タイ東北部ウドンタニで5月23日、60歳の僧侶がバーや飲食店に泥酔状態で押し入ろうとし、駆けつけた警察官に「やるか?」と凄んで逮捕されました。出家歴20年超の修行僧が起こしたとは思えない騒動です。
タイ仏教では、五戒のひとつとして僧侶の飲酒は厳格に禁じられています。日本の僧侶が普通にお酒を飲む文化とは根本的に異なり、タイ社会において袈裟をまとった存在は道徳の体現者として絶大な敬意を受けます。それだけに今回の映像がSNSで拡散されると、批判は瞬時に燃え上がりました。

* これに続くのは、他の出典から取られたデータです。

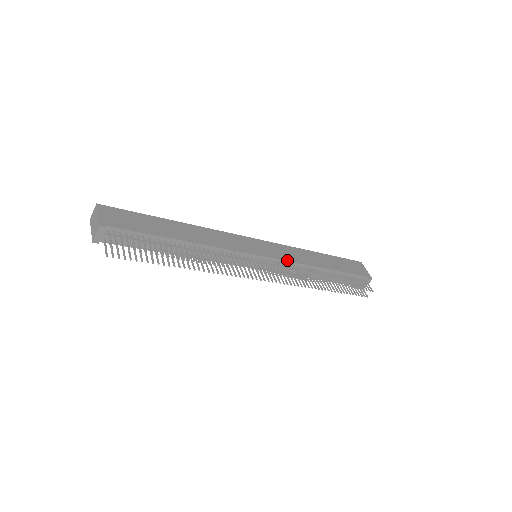
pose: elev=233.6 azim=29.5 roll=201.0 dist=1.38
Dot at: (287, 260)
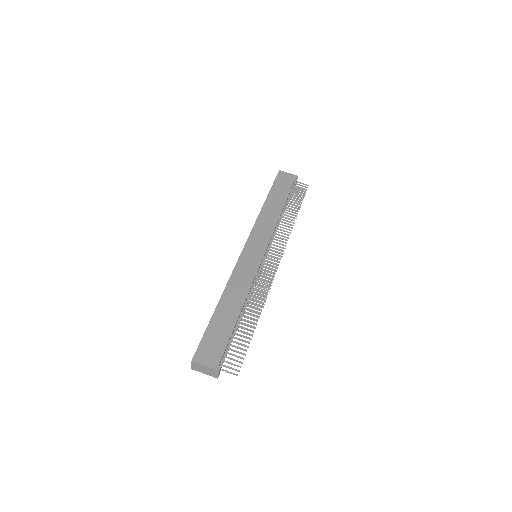
Dot at: (270, 236)
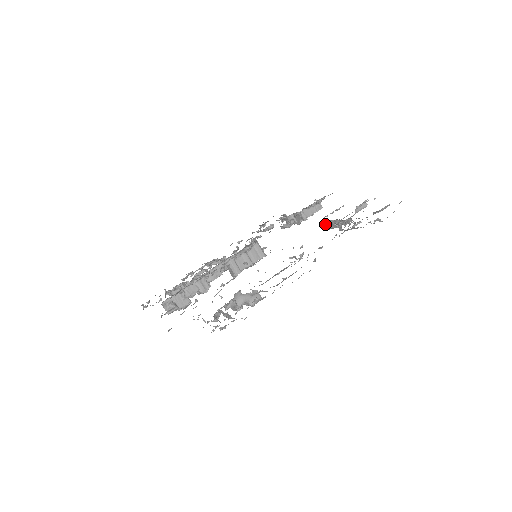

さらに驚くのは処置の速さです。拘束からわずか数時間のうちに、警察は彼をウドンタニ市内のポティソムポン寺院へ連行。副管区長老がすぐに正式な還俗の儀式を執り行い、その日のうちに袈裟が脱がされました。日本の感覚では「調査→審議→処分」と段階を踏みそうなところを、タイ仏教界は「不祥事確認→即剥奪」という実にドラスティックな対応を取ります。
当の本人は還俗後も泥酔状態が続き、「どこから来たのか自分でもわからない」と呂律が回らない状況。還俗し白衣に着替えた後も警官に暴言を吐き続けたといいます。